## Task statement
Return every line of the items below that contains the string "réseau", matching case exactly.

## Data supplied
↓

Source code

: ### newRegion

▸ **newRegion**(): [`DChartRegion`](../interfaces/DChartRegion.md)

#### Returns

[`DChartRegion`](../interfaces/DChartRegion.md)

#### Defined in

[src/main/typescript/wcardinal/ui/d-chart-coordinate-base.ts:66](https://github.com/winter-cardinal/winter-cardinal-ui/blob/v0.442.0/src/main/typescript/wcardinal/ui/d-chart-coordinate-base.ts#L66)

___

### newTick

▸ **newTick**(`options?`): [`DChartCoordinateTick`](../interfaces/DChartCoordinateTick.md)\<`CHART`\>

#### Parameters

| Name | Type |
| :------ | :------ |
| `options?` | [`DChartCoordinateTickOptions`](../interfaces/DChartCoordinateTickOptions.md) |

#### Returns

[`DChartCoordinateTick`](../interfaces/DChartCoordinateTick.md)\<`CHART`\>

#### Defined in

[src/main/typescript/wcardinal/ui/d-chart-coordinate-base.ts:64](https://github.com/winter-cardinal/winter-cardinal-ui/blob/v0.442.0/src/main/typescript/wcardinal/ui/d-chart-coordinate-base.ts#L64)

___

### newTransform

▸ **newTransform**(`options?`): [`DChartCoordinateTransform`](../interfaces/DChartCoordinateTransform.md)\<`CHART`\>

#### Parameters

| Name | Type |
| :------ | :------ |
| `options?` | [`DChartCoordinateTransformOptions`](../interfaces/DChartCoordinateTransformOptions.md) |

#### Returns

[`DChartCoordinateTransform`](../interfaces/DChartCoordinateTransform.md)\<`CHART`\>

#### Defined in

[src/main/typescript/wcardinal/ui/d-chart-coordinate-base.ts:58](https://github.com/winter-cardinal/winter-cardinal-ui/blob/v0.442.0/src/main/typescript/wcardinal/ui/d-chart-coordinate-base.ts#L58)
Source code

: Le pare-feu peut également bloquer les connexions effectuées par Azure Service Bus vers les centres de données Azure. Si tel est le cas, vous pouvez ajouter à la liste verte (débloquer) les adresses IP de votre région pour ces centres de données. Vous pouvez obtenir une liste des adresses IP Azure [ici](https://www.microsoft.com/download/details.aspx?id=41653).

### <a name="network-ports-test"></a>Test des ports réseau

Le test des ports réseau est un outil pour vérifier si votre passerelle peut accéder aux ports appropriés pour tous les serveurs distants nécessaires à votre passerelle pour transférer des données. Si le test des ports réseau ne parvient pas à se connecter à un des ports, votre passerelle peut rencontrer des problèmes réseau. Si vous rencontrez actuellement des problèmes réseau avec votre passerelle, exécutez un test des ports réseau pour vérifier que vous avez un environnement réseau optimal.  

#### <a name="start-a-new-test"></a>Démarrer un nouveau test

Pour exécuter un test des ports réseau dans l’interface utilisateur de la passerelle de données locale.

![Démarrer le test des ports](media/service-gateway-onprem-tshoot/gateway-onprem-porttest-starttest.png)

↑

## Response to the exercise
### <a name="network-ports-test"></a>Test des ports réseau
Le test des ports réseau est un outil pour vérifier si votre passerelle peut accéder aux ports appropriés pour tous les serveurs distants nécessaires à votre passerelle pour transférer des données. Si le test des ports réseau ne parvient pas à se connecter à un des ports, votre passerelle peut rencontrer des problèmes réseau. Si vous rencontrez actuellement des problèmes réseau avec votre passerelle, exécutez un test des ports réseau pour vérifier que vous avez un environnement réseau optimal.  
Pour exécuter un test des ports réseau dans l’interface utilisateur de la passerelle de données locale.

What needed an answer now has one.